Week One Reviews – The Kinghtly Quest

The Kinghtly Quest, Outhouse, until May 11th. Gore Vidal once wrote that “The Knightly Quest” (1966) was one of the finest stories ever written by Tennessee Williams. The Kafkaesque tale showcases Williams’s awareness of the potency of the sexual Other as the symbol of political resistance in a world verging on totalitarianism.

Fred Abrahamse and Marcel Meyer (Cape Town, South Africa) have adapted the Gothic novella for the stage. And it’s an accomplishment which Williams fans and Queer Sci-fi admirers alike will relish. Meyer is mesmerizing in his embodiment of our antihero Gewinner Pearce, the fay returnee to a small American city where plans are afoot to annihilate any form of dissidence.  A mysterious industrial plant surrounded by barbed wire has sprung up where his father’s factory once stood. Nearby a garish fast-food chain serves drive-thru customers to the soundtrack of eternal, high-pitched laughter.  Gewinner rebels against the normative order through his nightly sexual cruising campaigns and his constant provocation of those he encounters, while all the time secretly plotting – thanks to a steady stream of carrier pigeons – the explosive downfall of the regime.

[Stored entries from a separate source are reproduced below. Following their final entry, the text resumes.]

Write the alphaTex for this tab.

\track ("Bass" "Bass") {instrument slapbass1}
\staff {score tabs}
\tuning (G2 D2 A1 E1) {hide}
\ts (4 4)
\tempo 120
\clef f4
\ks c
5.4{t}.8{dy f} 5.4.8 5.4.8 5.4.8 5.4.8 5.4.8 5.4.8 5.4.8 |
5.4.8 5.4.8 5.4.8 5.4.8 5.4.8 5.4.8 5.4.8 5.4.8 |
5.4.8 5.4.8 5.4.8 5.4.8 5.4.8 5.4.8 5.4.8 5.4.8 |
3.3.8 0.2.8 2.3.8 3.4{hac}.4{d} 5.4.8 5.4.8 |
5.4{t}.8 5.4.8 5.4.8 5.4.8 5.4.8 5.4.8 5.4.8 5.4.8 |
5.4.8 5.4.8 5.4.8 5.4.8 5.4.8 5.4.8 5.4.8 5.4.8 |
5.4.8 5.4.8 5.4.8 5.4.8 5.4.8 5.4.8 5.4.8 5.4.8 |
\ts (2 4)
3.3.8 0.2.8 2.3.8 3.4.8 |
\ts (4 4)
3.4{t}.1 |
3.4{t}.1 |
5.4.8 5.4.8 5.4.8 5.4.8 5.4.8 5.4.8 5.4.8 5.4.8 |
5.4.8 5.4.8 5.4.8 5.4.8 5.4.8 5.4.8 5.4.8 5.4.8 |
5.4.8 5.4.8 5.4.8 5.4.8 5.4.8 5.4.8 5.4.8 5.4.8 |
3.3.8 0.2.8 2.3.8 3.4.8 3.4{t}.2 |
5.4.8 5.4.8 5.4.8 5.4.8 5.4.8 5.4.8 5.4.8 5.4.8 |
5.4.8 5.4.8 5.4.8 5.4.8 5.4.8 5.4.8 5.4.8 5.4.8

There are current-day parallels aplenty in this thickly-plotted tale of politics, power and oppression. The audience are treated to a rare opportunity to languish in the language of a Tennessee Williams short story, masterfully brought to life by acting and staging that is both vivid and tender, by turn. Irreverent, sensual and witty – this is a show well worth making your way to the inviting surroundings of Outhouse on Capel Street to see, before it ends Saturday May 11.